HTML -> XML -> WML using jtidy from Martin Wickman on 2000-10-28 (html-tidy@w3.org from October to December 2000)

From: Martin Wickman <martin.wickman@infohwy.se>
Date: Sat, 28 Oct 2000 23:50:17 +0200
To: html-tidy@w3.org
Message-ID: <73f5977d.977d73f5@infohwy.se>

Hi

I am trying to convert some html documents to wml. As we know, 
beginning with a html format and then going to wml is not that easy. It 
would be more or less a piece of cake if I could start with a data 
representation (pure xmls) and the create wml, but no... not this time 
anyway.

I have tried using Java Jtidy to get a xml representation for the html 
documents, and sure enought it seems to work. At least I can pretty 
print the document and traverse it using the org.w3c.dom specification.

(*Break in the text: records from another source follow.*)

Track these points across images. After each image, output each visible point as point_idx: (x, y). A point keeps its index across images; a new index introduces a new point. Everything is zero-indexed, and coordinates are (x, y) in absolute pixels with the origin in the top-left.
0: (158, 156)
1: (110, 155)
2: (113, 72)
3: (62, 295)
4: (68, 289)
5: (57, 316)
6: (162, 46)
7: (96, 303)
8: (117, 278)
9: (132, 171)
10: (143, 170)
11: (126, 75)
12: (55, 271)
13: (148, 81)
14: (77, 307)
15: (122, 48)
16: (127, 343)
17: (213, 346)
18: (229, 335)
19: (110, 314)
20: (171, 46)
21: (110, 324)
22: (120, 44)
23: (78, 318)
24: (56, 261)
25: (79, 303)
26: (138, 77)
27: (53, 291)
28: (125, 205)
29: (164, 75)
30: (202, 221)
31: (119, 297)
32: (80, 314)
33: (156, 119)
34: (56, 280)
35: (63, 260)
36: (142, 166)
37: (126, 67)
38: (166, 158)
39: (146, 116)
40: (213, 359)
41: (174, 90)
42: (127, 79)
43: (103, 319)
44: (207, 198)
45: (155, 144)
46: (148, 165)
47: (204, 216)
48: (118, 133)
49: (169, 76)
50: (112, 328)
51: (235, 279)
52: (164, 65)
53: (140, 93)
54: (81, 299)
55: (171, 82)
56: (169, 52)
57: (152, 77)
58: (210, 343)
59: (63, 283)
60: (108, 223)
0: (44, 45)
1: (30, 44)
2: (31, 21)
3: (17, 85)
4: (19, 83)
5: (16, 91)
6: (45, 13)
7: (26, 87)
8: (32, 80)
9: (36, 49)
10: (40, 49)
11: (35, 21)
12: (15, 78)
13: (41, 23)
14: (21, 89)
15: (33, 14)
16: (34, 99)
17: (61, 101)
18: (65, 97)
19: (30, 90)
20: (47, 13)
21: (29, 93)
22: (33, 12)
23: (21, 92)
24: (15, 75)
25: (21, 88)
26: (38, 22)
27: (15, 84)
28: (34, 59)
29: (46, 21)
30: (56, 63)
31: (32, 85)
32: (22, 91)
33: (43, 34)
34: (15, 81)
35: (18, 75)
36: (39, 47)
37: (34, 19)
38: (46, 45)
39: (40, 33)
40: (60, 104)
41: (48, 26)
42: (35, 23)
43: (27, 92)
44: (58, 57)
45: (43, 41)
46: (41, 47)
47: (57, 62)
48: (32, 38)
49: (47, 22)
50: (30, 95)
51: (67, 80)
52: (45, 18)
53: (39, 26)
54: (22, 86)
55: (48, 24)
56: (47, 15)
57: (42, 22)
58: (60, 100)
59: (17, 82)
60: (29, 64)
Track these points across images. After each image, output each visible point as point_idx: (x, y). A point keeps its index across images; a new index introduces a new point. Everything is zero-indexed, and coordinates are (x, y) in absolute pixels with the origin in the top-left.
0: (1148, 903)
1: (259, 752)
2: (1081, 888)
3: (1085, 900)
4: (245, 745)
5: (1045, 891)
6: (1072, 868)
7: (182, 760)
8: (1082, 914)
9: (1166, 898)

In other words I can now get an xml version of the document, but I am 
not sure what to do next, and I am thus reaching out to you guys. Here 
is some ideas I have:

1. Manipulate the xml DOM representation -- removing and replacing tags 
left and right until I get the wml I want. Seems easy enough, until I 
started looking at the documents... Lots and lots of "weird" html 
elements and attributes I need to transform. Things are nested as well, 
so I cant just 'delete BODY' to get rid of it :-)

-or-

2. Using XSL in some clever way to magically get my WML documents. I 
have looked into XSL, but am not really sure how to go about it. I know 
a bit about how XSL works, but I am not sure if I can use it to my 
means.

Do you fine folks know what might be the best way to do this? Maybe 
provide some useful pointers or additional ideas to help me out?

I do have some control over how the html document gets created, so I 
can force the people creating them not to use extremely weird stuff. 
This means I am NOT trying to create a 100% general solution which can 
handle any arbitrary html document

/Cheers!

Received on Saturday, 28 October 2000 17:48:10 UTC